--- Task objective ---
Put the lines from the line with "dua dokumen hal" to the line with "عمق لگن : 22 سانتیمتر 10 سال گارانتی" into a numbered list, skipping blank lines and leaving out the pictures.

◆ ◆ ◆

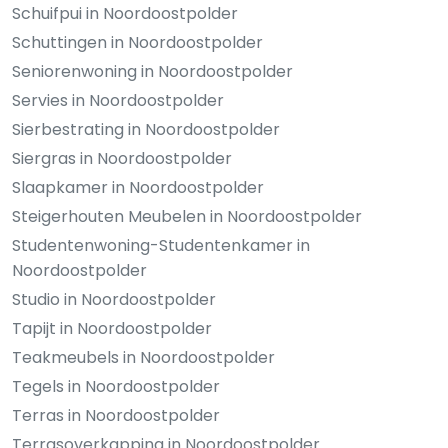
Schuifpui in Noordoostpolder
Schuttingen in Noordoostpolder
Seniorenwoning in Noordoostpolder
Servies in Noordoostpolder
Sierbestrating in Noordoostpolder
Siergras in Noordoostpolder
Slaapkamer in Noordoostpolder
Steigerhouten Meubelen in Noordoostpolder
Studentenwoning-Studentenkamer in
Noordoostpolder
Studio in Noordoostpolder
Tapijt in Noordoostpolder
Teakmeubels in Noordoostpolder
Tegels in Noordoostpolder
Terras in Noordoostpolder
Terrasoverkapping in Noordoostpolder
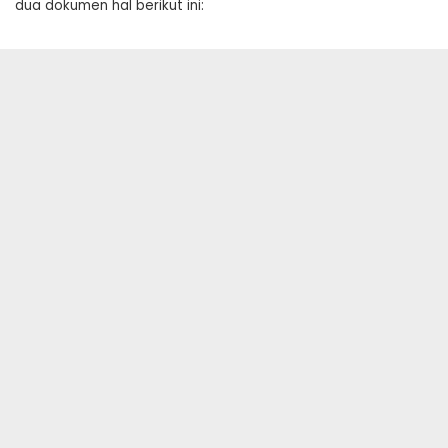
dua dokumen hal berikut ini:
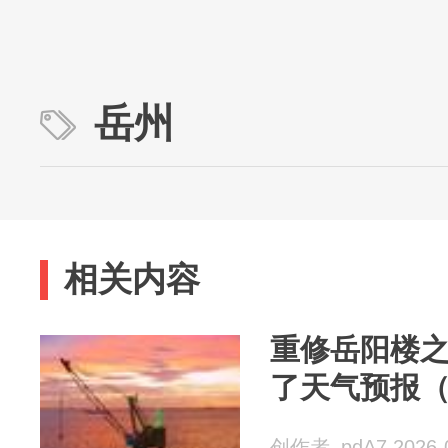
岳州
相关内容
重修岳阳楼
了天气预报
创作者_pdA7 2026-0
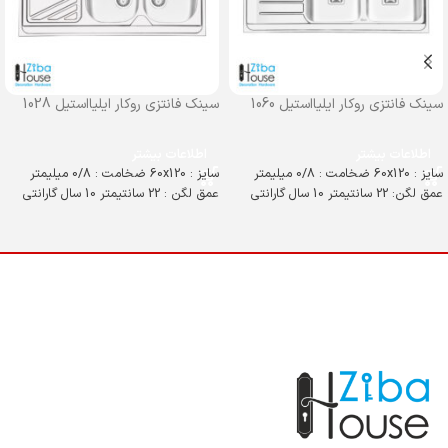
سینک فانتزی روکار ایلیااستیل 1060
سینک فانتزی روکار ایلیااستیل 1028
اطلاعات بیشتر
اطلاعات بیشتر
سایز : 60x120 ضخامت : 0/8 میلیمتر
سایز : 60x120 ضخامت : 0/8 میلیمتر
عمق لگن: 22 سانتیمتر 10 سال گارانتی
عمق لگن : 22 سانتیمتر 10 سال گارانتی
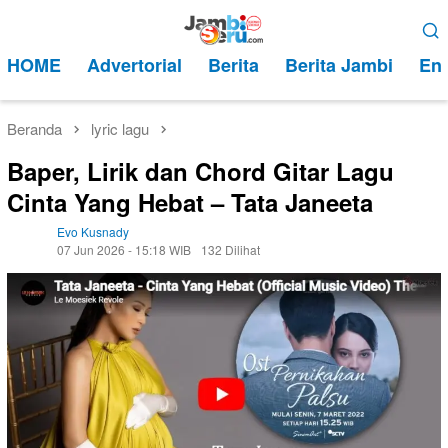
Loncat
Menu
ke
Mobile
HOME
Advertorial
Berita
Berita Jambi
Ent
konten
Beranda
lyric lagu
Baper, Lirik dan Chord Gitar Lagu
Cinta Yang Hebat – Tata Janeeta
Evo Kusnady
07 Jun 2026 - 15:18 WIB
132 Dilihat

◆ ◆ ◆

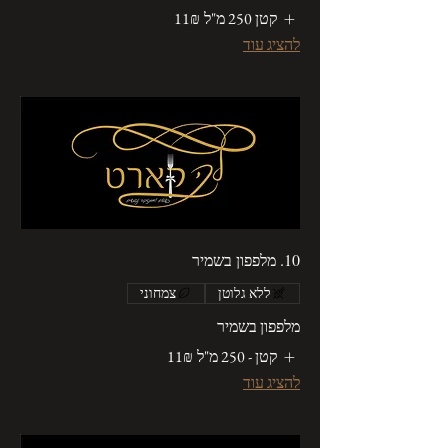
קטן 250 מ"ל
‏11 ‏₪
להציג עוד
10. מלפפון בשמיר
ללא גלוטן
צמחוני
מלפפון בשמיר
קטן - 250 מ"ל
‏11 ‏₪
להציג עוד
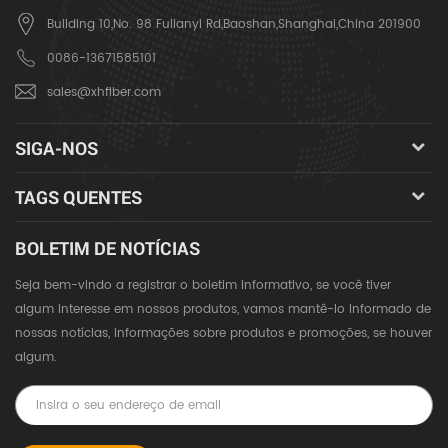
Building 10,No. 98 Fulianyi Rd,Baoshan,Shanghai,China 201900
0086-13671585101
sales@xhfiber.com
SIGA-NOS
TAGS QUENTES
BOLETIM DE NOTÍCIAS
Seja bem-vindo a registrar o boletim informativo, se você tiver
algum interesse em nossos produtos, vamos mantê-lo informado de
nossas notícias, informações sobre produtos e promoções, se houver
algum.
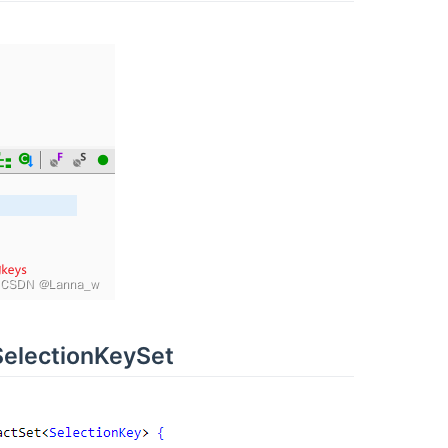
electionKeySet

◆ ◆ ◆

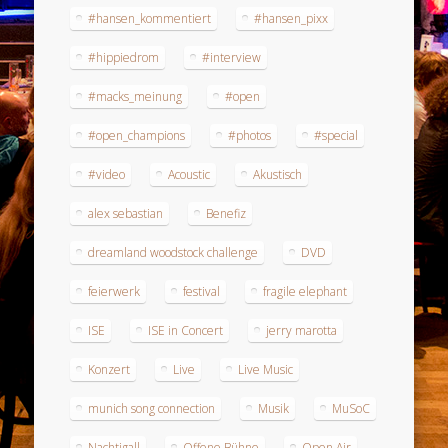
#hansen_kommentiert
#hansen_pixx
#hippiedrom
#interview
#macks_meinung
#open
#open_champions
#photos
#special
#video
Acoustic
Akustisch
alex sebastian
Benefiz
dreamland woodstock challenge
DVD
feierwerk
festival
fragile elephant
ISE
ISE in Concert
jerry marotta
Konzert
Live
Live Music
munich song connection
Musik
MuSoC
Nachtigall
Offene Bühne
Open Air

◆ ◆ ◆

--- Answer ---
1. dua dokumen hal berikut ini:
2. 岳州
3. 相关内容
4. 重修岳阳楼
5. 了天气预报
6. 创作者_pdA7 2026-0
7. سینک فانتزی روکار ایلیااستیل 1060
8. سینک فانتزی روکار ایلیااستیل 1028
9. اطلاعات بیشتر
10. اطلاعات بیشتر
11. سایز : 60x120 ضخامت : 0/8 میلیمتر
12. سایز : 60x120 ضخامت : 0/8 میلیمتر
13. عمق لگن: 22 سانتیمتر 10 سال گارانتی
14. عمق لگن : 22 سانتیمتر 10 سال گارانتی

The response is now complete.